START PASSAGE FOR REVIEW

Sorry, it's 5AM on a Saturday and I'm working and drinking. I'm sorry about that screenshot. I forgot I was working in photoshop and was just getting you a screenshot of the TD thing. I'm pretty sure I followed you steps pretty well, but I'll reprise tomorrow. Thanx for your time.


----------



## RichardGreaves (Nov 7, 2006)

Do not be seduced by the Epson ColorBurst RIP unless you want to match Pantone colors for posters. You need a RIP that increases ink deposit and shapes halftones.

*AccuRIP* is made by Freehand Graphics on Long Island NY; famous for making *Spot Process* separation software. They certainly have the best trial program; no watermark for 14 days and make as many positives as you want for 14 days. It can be downloaded and printing in less than 15 minutes with a broadband connection.
Software For Screen Printers - Rip Software

*PowerRIP *is made by iProof Systems in Jacksonville, FL. They also make PowerRIP ScreenPrint for Ulano and *MultiRIP*. MultiRIP has the extra benefit of being able to print sublimation transfers and regular color prints.

END PASSAGE FOR REVIEW
START RECORDS PROVIDED

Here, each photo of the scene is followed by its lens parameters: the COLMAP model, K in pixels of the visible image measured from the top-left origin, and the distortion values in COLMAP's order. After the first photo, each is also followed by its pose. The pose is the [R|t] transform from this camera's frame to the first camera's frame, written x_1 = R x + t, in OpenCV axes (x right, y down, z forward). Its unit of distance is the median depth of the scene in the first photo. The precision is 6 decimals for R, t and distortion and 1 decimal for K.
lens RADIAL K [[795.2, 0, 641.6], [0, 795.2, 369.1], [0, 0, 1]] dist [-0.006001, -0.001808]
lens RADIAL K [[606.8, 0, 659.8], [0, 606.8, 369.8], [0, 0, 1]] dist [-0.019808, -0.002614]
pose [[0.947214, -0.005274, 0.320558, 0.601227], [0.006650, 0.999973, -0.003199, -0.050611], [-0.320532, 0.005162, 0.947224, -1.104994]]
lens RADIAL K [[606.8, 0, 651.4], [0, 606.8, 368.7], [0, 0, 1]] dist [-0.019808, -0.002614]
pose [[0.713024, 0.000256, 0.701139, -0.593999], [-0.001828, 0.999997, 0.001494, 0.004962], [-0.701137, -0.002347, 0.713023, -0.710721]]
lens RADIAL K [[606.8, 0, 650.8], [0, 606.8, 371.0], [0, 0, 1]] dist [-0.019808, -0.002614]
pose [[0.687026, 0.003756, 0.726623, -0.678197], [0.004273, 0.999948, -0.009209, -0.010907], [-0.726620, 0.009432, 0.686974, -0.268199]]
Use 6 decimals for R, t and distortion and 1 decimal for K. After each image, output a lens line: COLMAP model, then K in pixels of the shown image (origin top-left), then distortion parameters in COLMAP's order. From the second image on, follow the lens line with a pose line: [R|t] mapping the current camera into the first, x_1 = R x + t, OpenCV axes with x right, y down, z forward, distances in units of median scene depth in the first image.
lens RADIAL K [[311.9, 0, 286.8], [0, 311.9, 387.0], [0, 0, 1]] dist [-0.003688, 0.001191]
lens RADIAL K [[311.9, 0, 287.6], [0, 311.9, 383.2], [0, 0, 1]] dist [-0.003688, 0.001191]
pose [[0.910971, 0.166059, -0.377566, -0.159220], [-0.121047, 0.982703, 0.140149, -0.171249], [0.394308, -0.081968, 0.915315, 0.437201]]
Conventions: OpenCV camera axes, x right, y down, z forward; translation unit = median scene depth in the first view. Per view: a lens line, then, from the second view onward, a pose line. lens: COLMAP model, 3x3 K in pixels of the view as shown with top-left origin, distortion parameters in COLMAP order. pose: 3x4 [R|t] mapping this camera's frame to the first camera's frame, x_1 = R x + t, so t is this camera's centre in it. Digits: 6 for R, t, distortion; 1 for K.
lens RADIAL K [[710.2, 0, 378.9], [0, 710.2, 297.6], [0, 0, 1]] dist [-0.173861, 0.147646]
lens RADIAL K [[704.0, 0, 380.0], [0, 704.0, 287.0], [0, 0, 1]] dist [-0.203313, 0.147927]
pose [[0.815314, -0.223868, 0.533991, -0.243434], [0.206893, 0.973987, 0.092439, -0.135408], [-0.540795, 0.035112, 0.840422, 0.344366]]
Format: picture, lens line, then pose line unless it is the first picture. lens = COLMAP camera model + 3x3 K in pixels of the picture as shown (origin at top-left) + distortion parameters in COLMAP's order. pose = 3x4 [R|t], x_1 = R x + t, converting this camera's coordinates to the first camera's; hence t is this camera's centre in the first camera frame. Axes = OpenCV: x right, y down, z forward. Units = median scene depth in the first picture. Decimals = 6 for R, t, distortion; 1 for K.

END RECORDS PROVIDED

YOUR TASKS
a) Answer these about the RIP software thread, one line each:
(i) Which company makes PowerRIP, and in what city?
(ii) For how many days does the AccuRIP trial run with no watermark?
(iii) What extra benefit does MultiRIP have?
b) Convert the rows between the line containing "Conventions: OpenCV camera" and the line containing "dist [-0.203313, 0.147927]", inclusive, into a two-column CSV with the columns input and output. Put each row's text in input and its answer in output, each as one quoted field with line breaks changed to spaces.

SOLUTIONS IN ORDER
a)
(i) iProof Systems, in Jacksonville, FL.
(ii) 14 days.
(iii) It can print sublimation transfers and regular color prints.

b)
input,output
"Conventions: OpenCV camera axes, x right, y down, z forward; translation unit = median scene depth in the first view. Per view: a lens line, then, from the second view onward, a pose line. lens: COLMAP model, 3x3 K in pixels of the view as shown with top-left origin, distortion parameters in COLMAP order. pose: 3x4 [R|t] mapping this camera's frame to the first camera's frame, x_1 = R x + t, so t is this camera's centre in it. Digits: 6 for R, t, distortion; 1 for K.","lens RADIAL K [[710.2, 0, 378.9], [0, 710.2, 297.6], [0, 0, 1]] dist [-0.173861, 0.147646] lens RADIAL K [[704.0, 0, 380.0], [0, 704.0, 287.0], [0, 0, 1]] dist [-0.203313, 0.147927]"